EKBIS.CO, BOGOR - Pemerintah memperkirakan total kebutuhan belanja negara pada 2012 akan mencapai Rp 1.353 triliun, untuk dua komponen yakni belanja pemerintah pusat dan transfer daerah. Jumlah tersebut naik dari perkiraan total kebutuhan belanja di 2011 yang sebesar Rp 1.229 triliun. Maka, rencananya, kekurangan tersebut akan ditutup dari penerimaan berkisar Rp 1.242 - Rp 1.259 triliun dan sisanya Rp 111 triliun dari utang.
Menteri Keuangan Agus Martowardojo mengatakan, penerimaan negara sendiri diproyeksi sebesar Rp 1.242 triliun, meningkat dari Rp 1.104 triliun pada 2010. Jumlah itu, menurutnya, merujuk dalam pagu indikatif anggaran pendapatan dan belanja negara 2012, yang terdapat dua buah alternatif. Yakni, pada asumsi harga minyak mentah Indonesia(ICP) yang akan dipakai 85 dolar AS per barel atau 95 Dolar AS per barel.

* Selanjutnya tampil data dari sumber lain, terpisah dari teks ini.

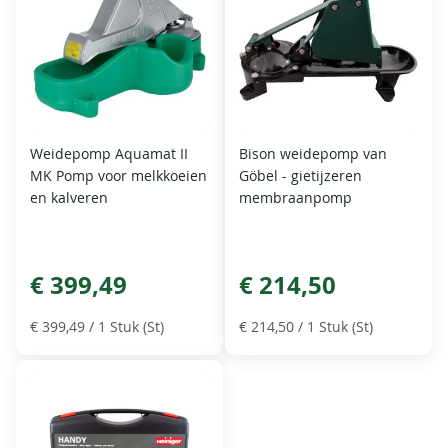
Weidepomp Aquamat II
Bison weidepomp van
MK Pomp voor melkkoeien
Göbel - gietijzeren
en kalveren
membraanpomp
€ 399,49
€ 214,50
€ 399,49
/ 1 Stuk (St)
€ 214,50
/ 1 Stuk (St)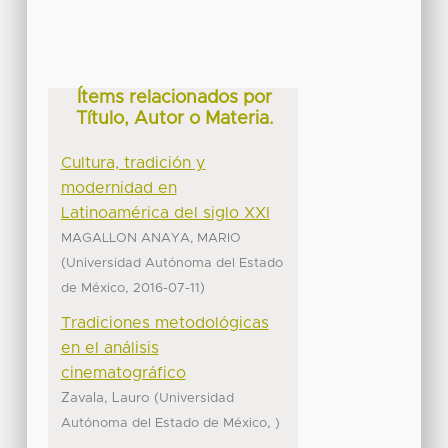
Ítems relacionados por
Título, Autor o Materia.
Cultura, tradición y
modernidad en
Latinoamérica del siglo XXI
MAGALLON ANAYA, MARIO
(
Universidad Autónoma del Estado
,
)
de México
2016-07-11
Tradiciones metodológicas
en el análisis
cinematográfico
Zavala, Lauro
(
Universidad
,
Autónoma del Estado de México
)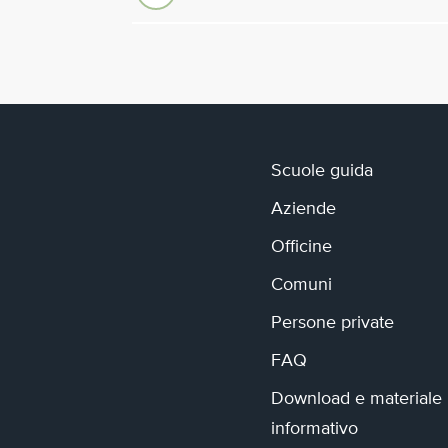
Scuole guida
Aziende
Officine
Comuni
Persone private
FAQ
Download e materiale
informativo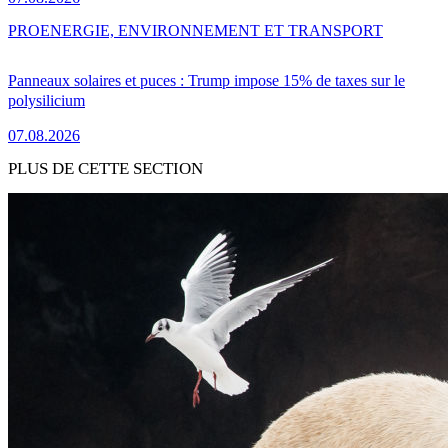
PRO
ENERGIE, ENVIRONNEMENT ET TRANSPORT
Panneaux solaires et puces : Trump impose 15% de taxes sur le
polysilicium
07.08.2026
PLUS DE CETTE SECTION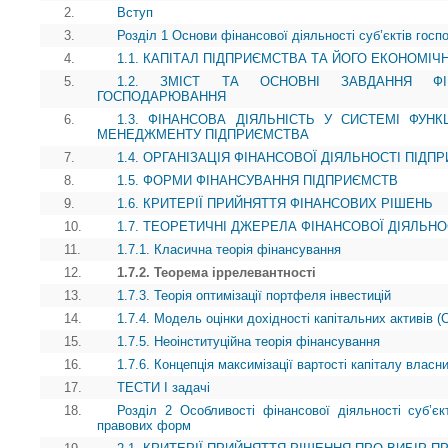
2.
Вступ
3.
Розділ 1 Основи фінансової діяльності суб’єктів гос
4.
1.1. КАПІТАЛ ПІДПРИЄМСТВА ТА ЙОГО ЕКОНОМІЧ
5.
1.2. ЗМІСТ ТА ОСНОВНІ ЗАВДАННЯ ФІН
ГОСПОДАРЮВАННЯ
6.
1.3. ФІНАНСОВА ДІЯЛЬНІСТЬ У СИСТЕМІ ФУН
МЕНЕДЖМЕНТУ ПІДПРИЄМСТВА
7.
1.4. ОРГАНІЗАЦІЯ ФІНАНСОВОЇ ДІЯЛЬНОСТІ ПІДП
8.
1.5. ФОРМИ ФІНАНСУВАННЯ ПІДПРИЄМСТВ
9.
1.6. КРИТЕРІЇ ПРИЙНЯТТЯ ФІНАНСОВИХ РІШЕНЬ
10.
1.7. ТЕОРЕТИЧНІ ДЖЕРЕЛА ФІНАНСОВОЇ ДІЯЛЬН
11.
1.7.1. Класична теорія фінансування
12.
1.7.2. Теорема іррелевантності
13.
1.7.3. Теорія оптимізації портфеля інвестицій
14.
1.7.4. Модель оцінки дохідності капітальних активів 
15.
1.7.5. Неоінституційна теорія фінансування
16.
1.7.6. Концепція максимізації вартості капіталу власни
17.
ТЕСТИ І задачі
18.
Розділ 2 Особливості фінансової діяльності суб’єкт
правових форм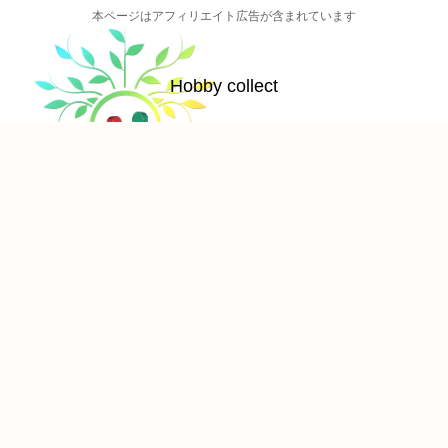
本ページはアフィリエイト広告が含まれています
Hobby collect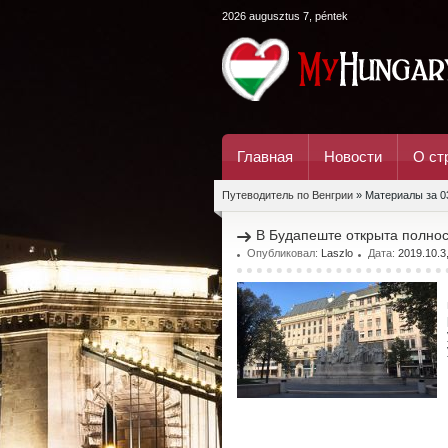
2026 augusztus 7, péntek
Главная
Новости
О ст
Путеводитель по Венгрии
» Материалы за 0
В Будапеште открыта полно
Опубликовал:
Laszlo
Дата:
2019.10.3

Apabila ICP yang dipakai 85 dolar AS per barel, maka penerimaan negara diproyeksi sebesar Rp 1.242 triliun. Namun, apabila menggunakan ICP 95 dolar AS per barel, katanya, maka penerimaan negara bisa mencapai Rp 1.259 triliun. Menurut Agus, target indikatif penerimaan negara tersebut akan digunakan untuk menutup kebutuhan belanja negara yang mengalami peningkatan.
Artinya, akan ada defisit anggaran sekitar Rp 111 triliun karena pengeluaran lebih besar dari pemasukan. "Itu akan dibiayai oleh utang yang mencapai Rp 111 triliun pada 2012," katanya di Istana Bogor, Selasa (29/3).
Selain itu, kata dia, tax ratio saat ini 12,1 persen pun menjadi tantangan untuk ditingkatkan. Mengingat di negara-negara maju, rasio perpajakannya telah mencapai 25-35 persen. Sebab, apabila penerimaan negara lebih besar, maka pemerintah akan mampu melakukan belanja yang lebih besar.
Menkeu menekankan pentingnya seluruh kementerian/lembaga (K/L) mengoptimalkan belanjanya untuk kegiatan yang benar-benar prioritas. Pada 2012, alokasi anggaran belanja K/L direncanakan sekitar Rp 457 triliun. "Untuk belanja non-K/L ternyata ada pos-pos pengeluaran seperti subsidi Rp 187 triliun, bayar bunga utang Rp 115 triliun," tambahnya.
Selain itu, Agus juga memaparkan bahwa dengan total anggran sebesar Rp 1.229 triliun di 2011, didominasi belanja pemerintah yang terikat sebesar 74 persen dari jumlah itu. "Sisanya belum terikat," kata dia.
Belanja yang terikat itu, menurut dia, paling besar dilakukan untuk transfer daerah, membayar bunga, belanja pegawai, dan subsidi. Jadi, katanya, belanja terikat yang tak bisa ditolak adalah sebesar Rp 912 triliun. Sementara, belanja yang tidak mengikat sebesar Rp 317 triliun, termasuk utang Rp 116 triliun.